HI, I am wondering if someone knows what the parameters in the naive bayes learner node mean. The standard parameters in the binary classifier I am running performs very well on the actives and very poorly on inactives despite the dataset being very imbalanced in favor of inactives. I am looking to optimize the parameters to see if it can perform well on both with a given value for the 3 parameters, but i can’t seem to find what they mean. The 3 parameters I am referring to are default probability, minimum standard deviation, and threshold standard deviation.
Hi @Haseeb23 -
The parameters are described in the node description of the pane, but you can also find the description on the Hub page for the Naive Bayes Learner node as well (click on the options tab).
Is there a reason why you want to use Naive Bayes in particular, rather than a different algorithm? Naive Bayes requires some fairly strict constraints on your data to perform well.

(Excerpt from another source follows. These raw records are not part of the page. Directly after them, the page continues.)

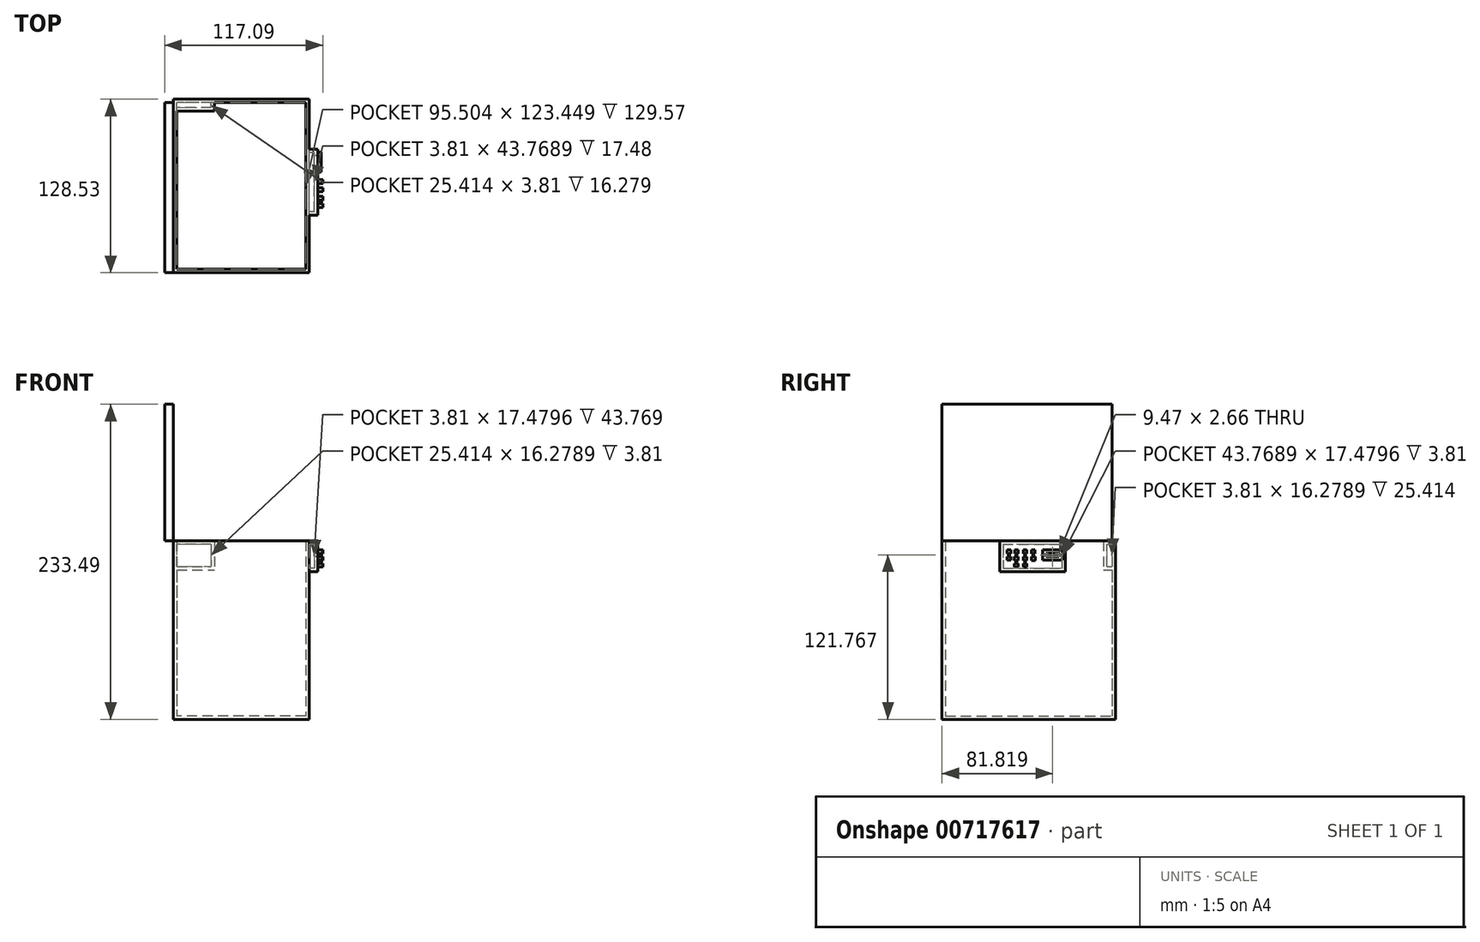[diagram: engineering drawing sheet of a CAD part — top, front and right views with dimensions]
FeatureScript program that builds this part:
annotation { "Feature Type Name" : "Feature", "Feature Type Description" : "" }
export const myFeature = defineFeature(function(context is Context, id is Id, definition is map)
    precondition{}
    {
        {
            var Q0;
            Q0=qCreatedBy(makeId("Right.planeOp"),FACE);
            var sketch = newSketch(context, id + "F0", { "sketchPlane" : qUnion([Q0])});
            skLineSegment(sketch, "E0.bottom", {"start": v(-110.63, 125.54) * mm, "end": v(17.9, 125.54) * mm});
            skLineSegment(sketch, "E0.top", {"start": v(-110.63, -6.57) * mm, "end": v(17.9, -6.57) * mm});
            skLineSegment(sketch, "E0.left", {"start": v(-110.63, 125.54) * mm, "end": v(-110.63, -6.57) * mm});
            skLineSegment(sketch, "E0.right", {"start": v(17.9, 125.54) * mm, "end": v(17.9, -6.57) * mm});
            skSolve(sketch);
        }
        {
            var Q0;
            Q0=makeQuery(id+"F0.imprint","IMPRINT",FACE,{"disambiguationData":[TD([[makeQuery(id+"F0.imprint","IMPRINT",EDGE,{"derivedFrom":sQuery(id+"F0.wireOp",EDGE,"E0.bottom")}),-1.0]])]});
            extrude(context, id + "F1", {"entities" : qUnion([Q0]), "depth" : 100.58 * mm, "offsetDistance" : 25.4 * mm});
        }
        {
            var Q0;
            Q0=makeQuery(id+"F1.opExtrude","SWEPT_FACE",FACE,{"disambiguationData":[OSD([sQuery(id+"F0.wireOp",EDGE,"E0.bottom")])]});
            shell(context, id + "F2", {"entities" : qUnion([Q0]), "thickness" : 2.54 * mm});
        }
        {
            var Q0;
            Q0=makeQuery(id+"F1.opExtrude","CAP_FACE",FACE,{"disambiguationData":[OSD([sQuery(id+"F0.wireOp",EDGE,"E0.bottom"),sQuery(id+"F0.wireOp",EDGE,"E0.top"),sQuery(id+"F0.wireOp",EDGE,"E0.left"),sQuery(id+"F0.wireOp",EDGE,"E0.right")])],"isStart":true});
            var sketch = newSketch(context, id + "F3", { "sketchPlane" : qUnion([Q0])});
            skLineSegment(sketch, "E1.bottom", {"start": v(110.63, 125.54) * mm, "end": v(-15.33, 125.54) * mm});
            skLineSegment(sketch, "E1.top", {"start": v(110.63, 226.92) * mm, "end": v(-15.33, 226.92) * mm});
            skLineSegment(sketch, "E1.left", {"start": v(110.63, 125.54) * mm, "end": v(110.63, 226.92) * mm});
            skLineSegment(sketch, "E1.right", {"start": v(-15.33, 125.54) * mm, "end": v(-15.33, 226.92) * mm});
            skSolve(sketch);
        }
        {
            var Q0;
            Q0=makeQuery(id+"F3.imprint","IMPRINT",FACE,{"disambiguationData":[TD([[makeQuery(id+"F3.imprint","IMPRINT",EDGE,{"derivedFrom":sQuery(id+"F3.wireOp",EDGE,"E1.bottom")}),-1.0]])]});
            extrude(context, id + "F4", {"entities" : qUnion([Q0]), "depth" : 6.35 * mm, "offsetDistance" : 25.4 * mm});
        }
        {
            var Q0;
            Q0=makeQuery(id+"F2.opShell","OFFSET_FACE",FACE,{"disambiguationData":[OSD([sQuery(id+"F0.wireOp",EDGE,"E0.right")])]});
            var sketch = newSketch(context, id + "F5", { "sketchPlane" : qUnion([Q0])});
            skLineSegment(sketch, "E2.bottom", {"start": v(2.54, 125.54) * mm, "end": v(30.5, 125.54) * mm});
            skLineSegment(sketch, "E2.top", {"start": v(2.54, 104.19) * mm, "end": v(30.5, 104.19) * mm});
            skLineSegment(sketch, "E2.left", {"start": v(2.54, 125.54) * mm, "end": v(2.54, 104.19) * mm});
            skLineSegment(sketch, "E2.right", {"start": v(30.5, 125.54) * mm, "end": v(30.5, 104.19) * mm});
            skSolve(sketch);
        }
        {
            var Q0;
            Q0=makeQuery(id+"F5.imprint","IMPRINT",FACE,{"disambiguationData":[TD([[makeQuery(id+"F5.imprint","IMPRINT",EDGE,{"derivedFrom":sQuery(id+"F5.wireOp",EDGE,"E2.bottom")}),1.0]])]});
            extrude(context, id + "F6", {"entities" : qUnion([Q0]), "operationType" : NewBodyOperationType.ADD, "depth" : 6.35 * mm, "offsetDistance" : 25.4 * mm});
        }
        {
            var Q0;
            Q0=makeQuery(id+"F1.opExtrude","CAP_FACE",FACE,{"disambiguationData":[OSD([sQuery(id+"F0.wireOp",EDGE,"E0.bottom"),sQuery(id+"F0.wireOp",EDGE,"E0.top"),sQuery(id+"F0.wireOp",EDGE,"E0.left"),sQuery(id+"F0.wireOp",EDGE,"E0.right")])],"isStart":false});
            var sketch = newSketch(context, id + "F7", { "sketchPlane" : qUnion([Q0])});
            skLineSegment(sketch, "E3.bottom", {"start": v(-68, 125.54) * mm, "end": v(-19.15, 125.54) * mm});
            skLineSegment(sketch, "E3.top", {"start": v(-68, 102.98) * mm, "end": v(-19.15, 102.98) * mm});
            skLineSegment(sketch, "E3.left", {"start": v(-68, 125.54) * mm, "end": v(-68, 102.98) * mm});
            skLineSegment(sketch, "E3.right", {"start": v(-19.15, 125.54) * mm, "end": v(-19.15, 102.98) * mm});
            skSolve(sketch);
        }
        {
            var Q0;
            Q0=makeQuery(id+"F7.imprint","IMPRINT",FACE,{"disambiguationData":[TD([[makeQuery(id+"F7.imprint","IMPRINT",EDGE,{"derivedFrom":sQuery(id+"F7.wireOp",EDGE,"E3.bottom")}),-1.0]])]});
            extrude(context, id + "F8", {"entities" : qUnion([Q0]), "operationType" : NewBodyOperationType.ADD, "depth" : 6.35 * mm, "offsetDistance" : 25.4 * mm});
        }
        {
            var Q0;
            Q0=makeQuery(id+"F8.opExtrude","CAP_FACE",FACE,{"disambiguationData":[OSD([sQuery(id+"F7.wireOp",EDGE,"E3.bottom"),sQuery(id+"F7.wireOp",EDGE,"E3.top"),sQuery(id+"F7.wireOp",EDGE,"E3.left"),sQuery(id+"F7.wireOp",EDGE,"E3.right")])],"isStart":false});
            var sketch = newSketch(context, id + "F9", { "sketchPlane" : qUnion([Q0])});
            skLineSegment(sketch, "E4.bottom", {"start": v(-62.32, 119.07) * mm, "end": v(-59.56, 119.07) * mm});
            skLineSegment(sketch, "E4.top", {"start": v(-62.32, 116.3) * mm, "end": v(-59.56, 116.3) * mm});
            skLineSegment(sketch, "E4.left", {"start": v(-62.32, 119.07) * mm, "end": v(-62.32, 116.3) * mm});
            skLineSegment(sketch, "E4.right", {"start": v(-59.56, 119.07) * mm, "end": v(-59.56, 116.3) * mm});
            skLineSegment(sketch, "E5.bottom", {"start": v(-56.8, 119.07) * mm, "end": v(-54.17, 119.07) * mm});
            skLineSegment(sketch, "E5.top", {"start": v(-56.8, 116.3) * mm, "end": v(-54.17, 116.3) * mm});
            skLineSegment(sketch, "E5.left", {"start": v(-56.8, 119.07) * mm, "end": v(-56.8, 116.3) * mm});
            skLineSegment(sketch, "E5.right", {"start": v(-54.17, 119.07) * mm, "end": v(-54.17, 116.3) * mm});
            skLineSegment(sketch, "E6.bottom", {"start": v(-50.49, 119.07) * mm, "end": v(-47.73, 119.07) * mm});
            skLineSegment(sketch, "E6.top", {"start": v(-50.49, 116.3) * mm, "end": v(-47.73, 116.3) * mm});
            skLineSegment(sketch, "E6.left", {"start": v(-50.49, 119.07) * mm, "end": v(-50.49, 116.3) * mm});
            skLineSegment(sketch, "E6.right", {"start": v(-47.73, 119.07) * mm, "end": v(-47.73, 116.3) * mm});
            skLineSegment(sketch, "E7.bottom", {"start": v(-44.44, 119.07) * mm, "end": v(-41.67, 119.07) * mm});
            skLineSegment(sketch, "E7.top", {"start": v(-44.44, 116.3) * mm, "end": v(-41.67, 116.3) * mm});
            skLineSegment(sketch, "E7.left", {"start": v(-44.44, 119.07) * mm, "end": v(-44.44, 116.3) * mm});
            skLineSegment(sketch, "E7.right", {"start": v(-41.67, 119.07) * mm, "end": v(-41.67, 116.3) * mm});
            skLineSegment(sketch, "E8.bottom", {"start": v(-62.44, 113.99) * mm, "end": v(-59.68, 113.99) * mm});
            skLineSegment(sketch, "E8.top", {"start": v(-62.44, 111.36) * mm, "end": v(-59.68, 111.36) * mm});
            skLineSegment(sketch, "E8.left", {"start": v(-62.44, 113.99) * mm, "end": v(-62.44, 111.36) * mm});
            skLineSegment(sketch, "E8.right", {"start": v(-59.68, 113.99) * mm, "end": v(-59.68, 111.36) * mm});
            skLineSegment(sketch, "E9.bottom", {"start": v(-56.92, 113.99) * mm, "end": v(-54.29, 113.99) * mm});
            skLineSegment(sketch, "E9.top", {"start": v(-56.92, 111.22) * mm, "end": v(-54.29, 111.22) * mm});
            skLineSegment(sketch, "E9.left", {"start": v(-56.92, 113.99) * mm, "end": v(-56.92, 111.22) * mm});
            skLineSegment(sketch, "E9.right", {"start": v(-54.29, 113.99) * mm, "end": v(-54.29, 111.22) * mm});
            skLineSegment(sketch, "E10.bottom", {"start": v(-50.47, 113.99) * mm, "end": v(-47.7, 113.99) * mm});
            skLineSegment(sketch, "E10.top", {"start": v(-50.47, 111.22) * mm, "end": v(-47.7, 111.22) * mm});
            skLineSegment(sketch, "E10.left", {"start": v(-50.47, 113.99) * mm, "end": v(-50.47, 111.22) * mm});
            skLineSegment(sketch, "E10.right", {"start": v(-47.7, 113.99) * mm, "end": v(-47.7, 111.22) * mm});
            skLineSegment(sketch, "E11.bottom", {"start": v(-44.42, 113.99) * mm, "end": v(-41.66, 113.99) * mm});
            skLineSegment(sketch, "E11.top", {"start": v(-44.42, 111.22) * mm, "end": v(-41.66, 111.22) * mm});
            skLineSegment(sketch, "E11.left", {"start": v(-44.42, 113.99) * mm, "end": v(-44.42, 111.22) * mm});
            skLineSegment(sketch, "E11.right", {"start": v(-41.66, 113.99) * mm, "end": v(-41.66, 111.22) * mm});
            skLineSegment(sketch, "E12.bottom", {"start": v(-57.2, 108.8) * mm, "end": v(-54.3, 108.8) * mm});
            skLineSegment(sketch, "E12.top", {"start": v(-57.2, 106.18) * mm, "end": v(-54.3, 106.18) * mm});
            skLineSegment(sketch, "E12.left", {"start": v(-57.2, 108.8) * mm, "end": v(-57.2, 106.18) * mm});
            skLineSegment(sketch, "E12.right", {"start": v(-54.3, 108.8) * mm, "end": v(-54.3, 106.18) * mm});
            skLineSegment(sketch, "E13.bottom", {"start": v(-50.49, 108.94) * mm, "end": v(-47.86, 108.94) * mm});
            skLineSegment(sketch, "E13.top", {"start": v(-50.49, 106.18) * mm, "end": v(-47.86, 106.18) * mm});
            skLineSegment(sketch, "E13.left", {"start": v(-50.49, 108.94) * mm, "end": v(-50.49, 106.18) * mm});
            skLineSegment(sketch, "E13.right", {"start": v(-47.86, 108.94) * mm, "end": v(-47.86, 106.18) * mm});
            skPoint(sketch, "E14.oppositeSnap0", {"position": v(-19.15, 114.26) * mm});
            skLineSegment(sketch, "E14.bottom", {"start": v(-36.28, 120.12) * mm, "end": v(-22.47, 120.12) * mm});
            skLineSegment(sketch, "E14.top", {"start": v(-36.28, 114.26) * mm, "end": v(-22.47, 114.26) * mm});
            skLineSegment(sketch, "E14.left", {"start": v(-36.28, 120.12) * mm, "end": v(-36.28, 114.26) * mm});
            skLineSegment(sketch, "E14.right", {"start": v(-22.47, 120.12) * mm, "end": v(-22.47, 114.26) * mm});
            skSolve(sketch);
        }
        {
            var Q0;
            Q0=makeQuery(id+"F9.imprint","IMPRINT",FACE,{"disambiguationData":[TD([[makeQuery(id+"F9.imprint","IMPRINT",EDGE,{"derivedFrom":sQuery(id+"F9.wireOp",EDGE,"E4.bottom")}),-1.0]])]});
            var Q1;
            Q1=makeQuery(id+"F9.imprint","IMPRINT",FACE,{"disambiguationData":[TD([[makeQuery(id+"F9.imprint","IMPRINT",EDGE,{"derivedFrom":sQuery(id+"F9.wireOp",EDGE,"E5.bottom")}),-1.0]])]});
            var Q2;
            Q2=makeQuery(id+"F9.imprint","IMPRINT",FACE,{"disambiguationData":[TD([[makeQuery(id+"F9.imprint","IMPRINT",EDGE,{"derivedFrom":sQuery(id+"F9.wireOp",EDGE,"E6.bottom")}),-1.0]])]});
            var Q3;
            Q3=makeQuery(id+"F9.imprint","IMPRINT",FACE,{"disambiguationData":[TD([[makeQuery(id+"F9.imprint","IMPRINT",EDGE,{"derivedFrom":sQuery(id+"F9.wireOp",EDGE,"E7.bottom")}),-1.0]])]});
            var Q4;
            Q4=makeQuery(id+"F9.imprint","IMPRINT",FACE,{"disambiguationData":[TD([[makeQuery(id+"F9.imprint","IMPRINT",EDGE,{"derivedFrom":sQuery(id+"F9.wireOp",EDGE,"E11.bottom")}),-1.0]])]});
            var Q5;
            Q5=makeQuery(id+"F9.imprint","IMPRINT",FACE,{"disambiguationData":[TD([[makeQuery(id+"F9.imprint","IMPRINT",EDGE,{"derivedFrom":sQuery(id+"F9.wireOp",EDGE,"E10.bottom")}),-1.0]])]});
            var Q6;
            Q6=makeQuery(id+"F9.imprint","IMPRINT",FACE,{"disambiguationData":[TD([[makeQuery(id+"F9.imprint","IMPRINT",EDGE,{"derivedFrom":sQuery(id+"F9.wireOp",EDGE,"E13.bottom")}),-1.0]])]});
            var Q7;
            Q7=makeQuery(id+"F9.imprint","IMPRINT",FACE,{"disambiguationData":[TD([[makeQuery(id+"F9.imprint","IMPRINT",EDGE,{"derivedFrom":sQuery(id+"F9.wireOp",EDGE,"E12.bottom")}),-1.0]])]});
            var Q8;
            Q8=makeQuery(id+"F9.imprint","IMPRINT",FACE,{"disambiguationData":[TD([[makeQuery(id+"F9.imprint","IMPRINT",EDGE,{"derivedFrom":sQuery(id+"F9.wireOp",EDGE,"E9.bottom")}),-1.0]])]});
            var Q9;
            Q9=makeQuery(id+"F9.imprint","IMPRINT",FACE,{"disambiguationData":[TD([[makeQuery(id+"F9.imprint","IMPRINT",EDGE,{"derivedFrom":sQuery(id+"F9.wireOp",EDGE,"E8.bottom")}),-1.0]])]});
            extrude(context, id + "F10", {"entities" : qUnion([Q0, Q1, Q2, Q3, Q4, Q5, Q6, Q7, Q8, Q9]), "operationType" : NewBodyOperationType.ADD, "depth" : 3.8 * mm, "offsetDistance" : 25.4 * mm});
        }
        {
            var Q0;
            Q0=makeQuery(id+"F8.opExtrude","CAP_FACE",FACE,{"disambiguationData":[OSD([sQuery(id+"F7.wireOp",EDGE,"E3.bottom"),sQuery(id+"F7.wireOp",EDGE,"E3.top"),sQuery(id+"F7.wireOp",EDGE,"E3.left"),sQuery(id+"F7.wireOp",EDGE,"E3.right")])],"isStart":false});
            var sketch = newSketch(context, id + "F11", { "sketchPlane" : qUnion([Q0])});
            skLineSegment(sketch, "E15.bottom", {"start": v(-36.55, 119.2) * mm, "end": v(-20.9, 119.2) * mm});
            skLineSegment(sketch, "E15.top", {"start": v(-36.55, 114.46) * mm, "end": v(-20.9, 114.46) * mm});
            skLineSegment(sketch, "E15.left", {"start": v(-36.55, 119.2) * mm, "end": v(-36.55, 114.46) * mm});
            skLineSegment(sketch, "E15.right", {"start": v(-20.9, 119.2) * mm, "end": v(-20.9, 114.46) * mm});
            skSolve(sketch);
        }
        {
            var Q0;
            Q0=makeQuery(id+"F11.imprint","IMPRINT",FACE,{"disambiguationData":[TD([[makeQuery(id+"F11.imprint","IMPRINT",EDGE,{"derivedFrom":sQuery(id+"F11.wireOp",EDGE,"E15.bottom")}),-1.0]])]});
            extrude(context, id + "F12", {"entities" : qUnion([Q0]), "operationType" : NewBodyOperationType.ADD, "depth" : -5.08 * mm, "offsetDistance" : 25.4 * mm});
        }
        {
            var Q0;
            Q0=makeQuery(id+"F8.opExtrude","CAP_FACE",FACE,{"disambiguationData":[OSD([sQuery(id+"F7.wireOp",EDGE,"E3.bottom"),sQuery(id+"F7.wireOp",EDGE,"E3.top"),sQuery(id+"F7.wireOp",EDGE,"E3.left"),sQuery(id+"F7.wireOp",EDGE,"E3.right")])],"isStart":false});
            var sketch = newSketch(context, id + "F13", { "sketchPlane" : qUnion([Q0])});
            skPoint(sketch, "E16.firstSnap0", {"position": v(-43.06, 119.07) * mm});
            skLineSegment(sketch, "E16.bottom", {"start": v(-36.08, 119.07) * mm, "end": v(-21.54, 119.07) * mm});
            skLineSegment(sketch, "E16.top", {"start": v(-36.08, 111.33) * mm, "end": v(-21.54, 111.33) * mm});
            skLineSegment(sketch, "E16.left", {"start": v(-36.08, 119.07) * mm, "end": v(-36.08, 111.33) * mm});
            skLineSegment(sketch, "E16.right", {"start": v(-21.54, 119.07) * mm, "end": v(-21.54, 111.33) * mm});
            skSolve(sketch);
        }
        {
            var Q0;
            Q0=makeQuery(id+"F13.imprint","IMPRINT",FACE,{"disambiguationData":[TD([[makeQuery(id+"F13.imprint","IMPRINT",EDGE,{"derivedFrom":sQuery(id+"F13.wireOp",EDGE,"E16.bottom")}),-1.0]])]});
            extrude(context, id + "F14", {"entities" : qUnion([Q0]), "operationType" : NewBodyOperationType.ADD, "depth" : 2.54 * mm, "offsetDistance" : 25.4 * mm});
        }
        {
            var Q0;
            Q0=makeQuery(id+"F14.opExtrude","CAP_FACE",FACE,{"disambiguationData":[OSD([sQuery(id+"F13.wireOp",EDGE,"E16.bottom"),sQuery(id+"F13.wireOp",EDGE,"E16.top"),sQuery(id+"F13.wireOp",EDGE,"E16.left"),sQuery(id+"F13.wireOp",EDGE,"E16.right")])],"isStart":false});
            shell(context, id + "F15", {"entities" : qUnion([Q0]), "thickness" : 2.54 * mm});
        }
    });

I was using a Naive Bayes because with the standard settings, it correctly predicts all of the actives in my dataset. The dataset is unbalanced, so without any modifications to the training set this is very difficult to achieve. I am looking to see if I can get a good model with the parameters for the Naive Bayes optimized to predict the inactives also for my dataset. I am just looking to see if there are any good models I can come up with before resorting to training set modifications with oversampling/undersampling. In addition to the Naive Bayes, I am using a SVM to accomplish this. What would you recommend?
I think it is unlikely that you will be able to get a model that predicts both classes to your satisfaction by only tweaking the Naive Bayes parameters. I would be inclined to try an undersampling approach here, along with other algorithms apart from Naive Bayes - maybe a few different tree-based methods?
I have tried to use an RdKit Diversity filter to reduce the majority class (I am working with chemical compounds). I have also tried to use smote to increase the minority class to equal the majority class and even to surpass the majority class. Nothing seems to be giving the results I am hoping to obtain. Thus far, I have used this method on the tree based methods as you suggested. I am getting an accuracy of 70% for each group of data, which I am hoping to increase. The AUC isn’t too bad, it is above 0.70 after using the binary classification inspector to change the threshold.
Try a parameter optimization loop. Not sure if necessary but did you scale?